> [INSTRUCTION] Data follows below. Repeat exactly the lines between the line holding "5: 182000 -> 210000" and the line holding "C_to_T: 36 -> 30", inclusive, and nothing more; drop pictures.

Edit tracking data
————

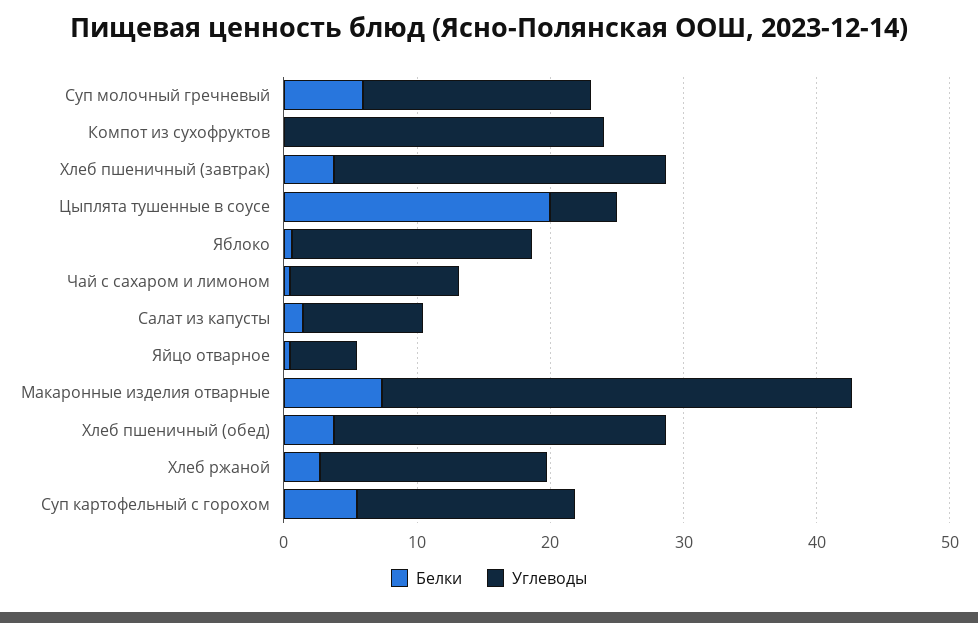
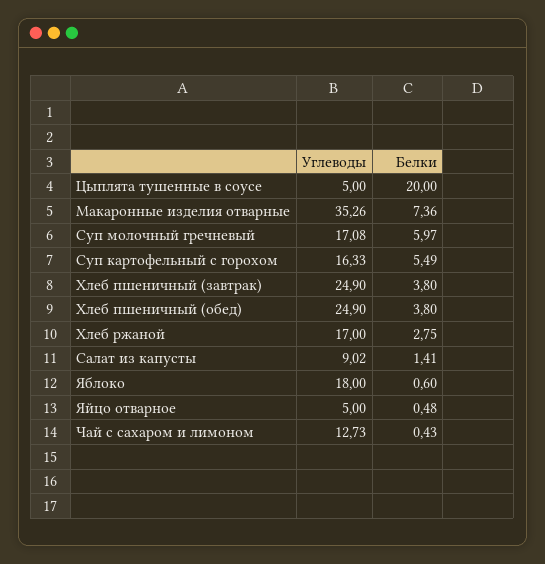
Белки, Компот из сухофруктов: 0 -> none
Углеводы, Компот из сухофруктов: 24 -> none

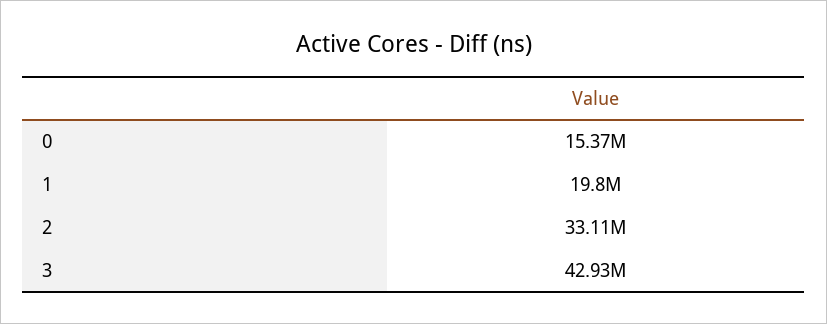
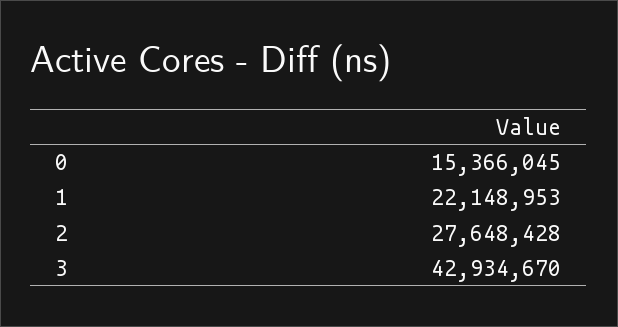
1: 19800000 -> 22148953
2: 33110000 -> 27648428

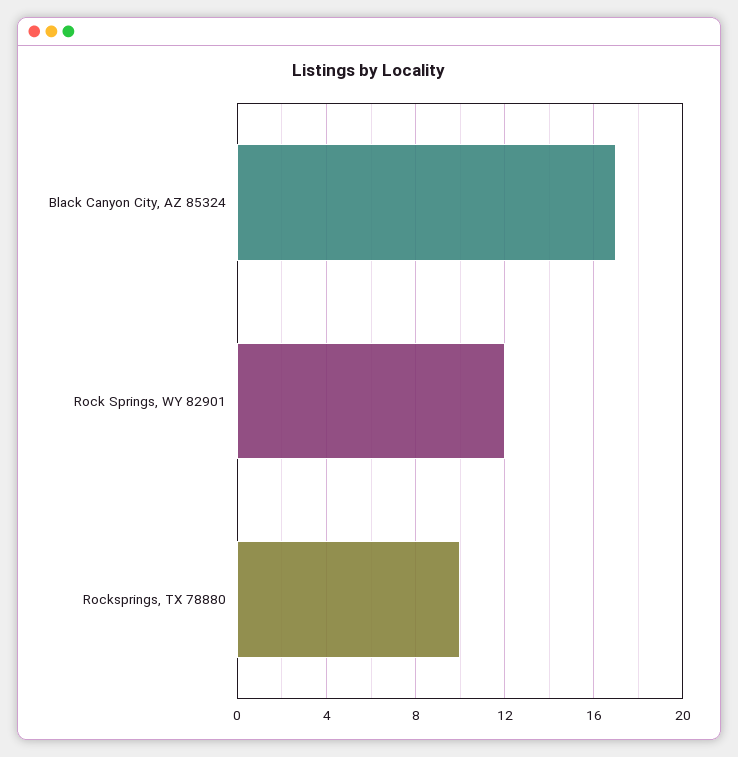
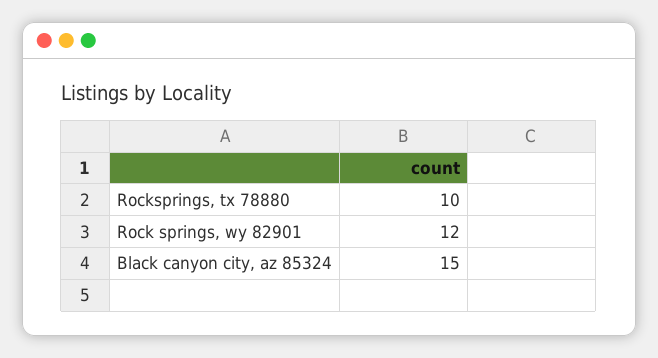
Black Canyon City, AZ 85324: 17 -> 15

————

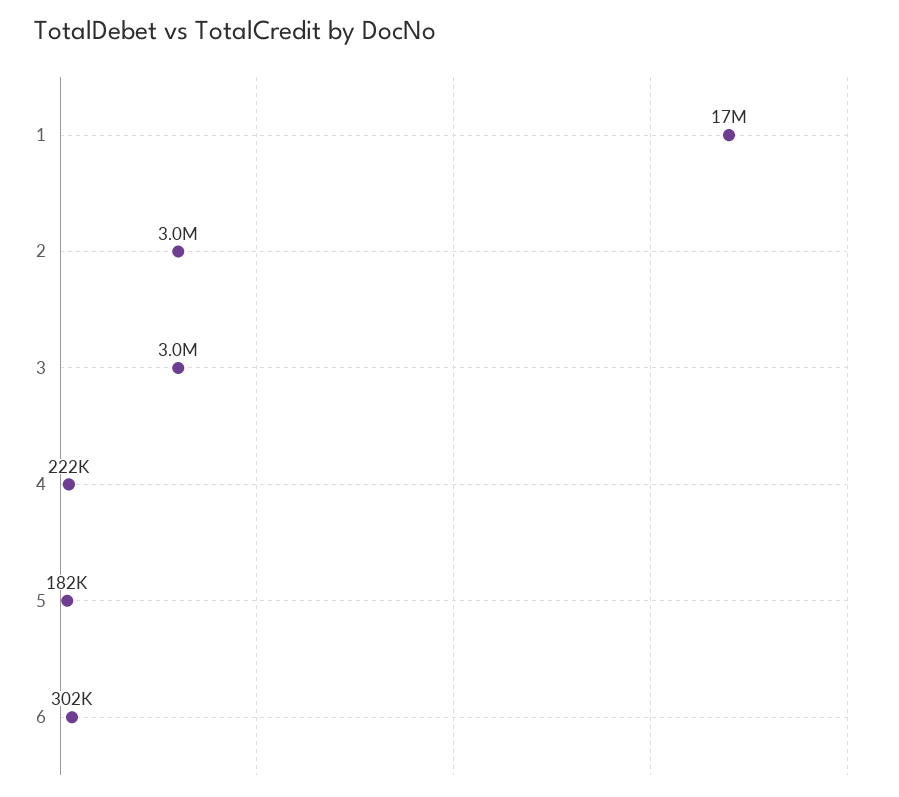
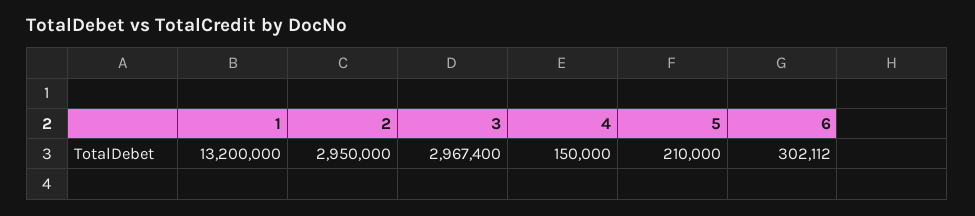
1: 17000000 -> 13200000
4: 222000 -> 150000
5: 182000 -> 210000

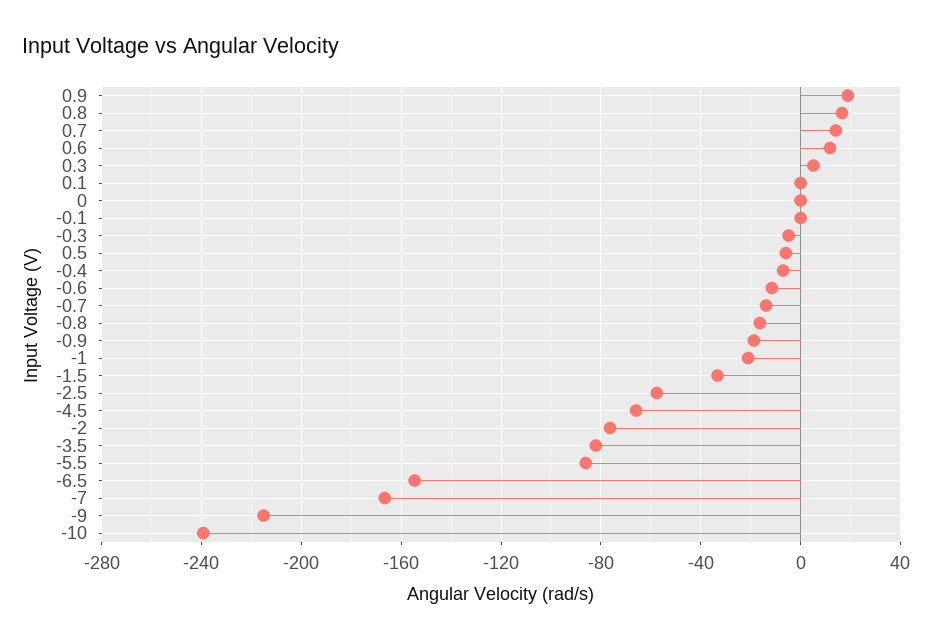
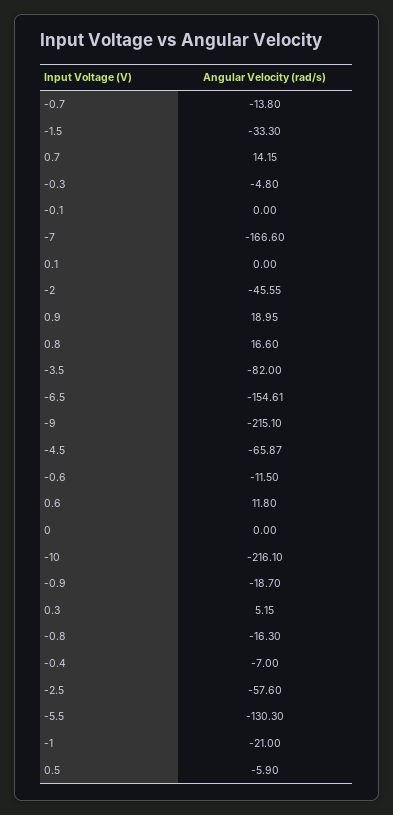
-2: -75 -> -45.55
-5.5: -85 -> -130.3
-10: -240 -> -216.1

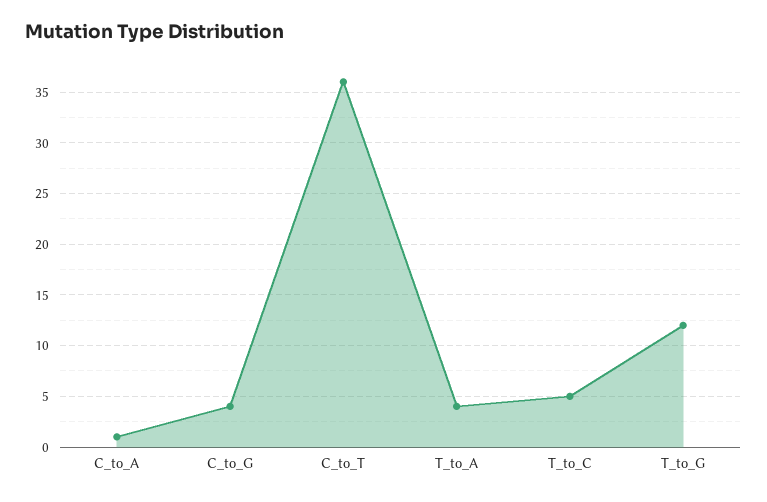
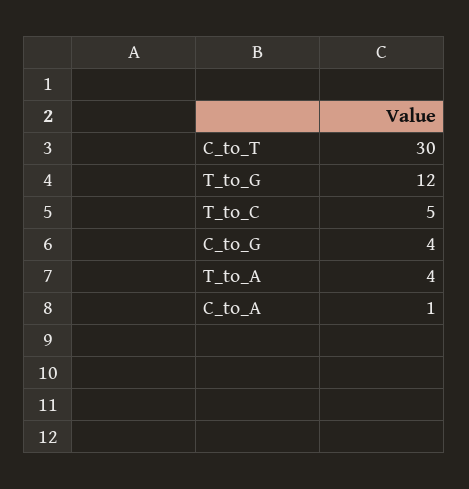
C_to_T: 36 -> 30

————

> [EXERCISE RESPONSE]
5: 182000 -> 210000

-2: -75 -> -45.55
-5.5: -85 -> -130.3
-10: -240 -> -216.1

C_to_T: 36 -> 30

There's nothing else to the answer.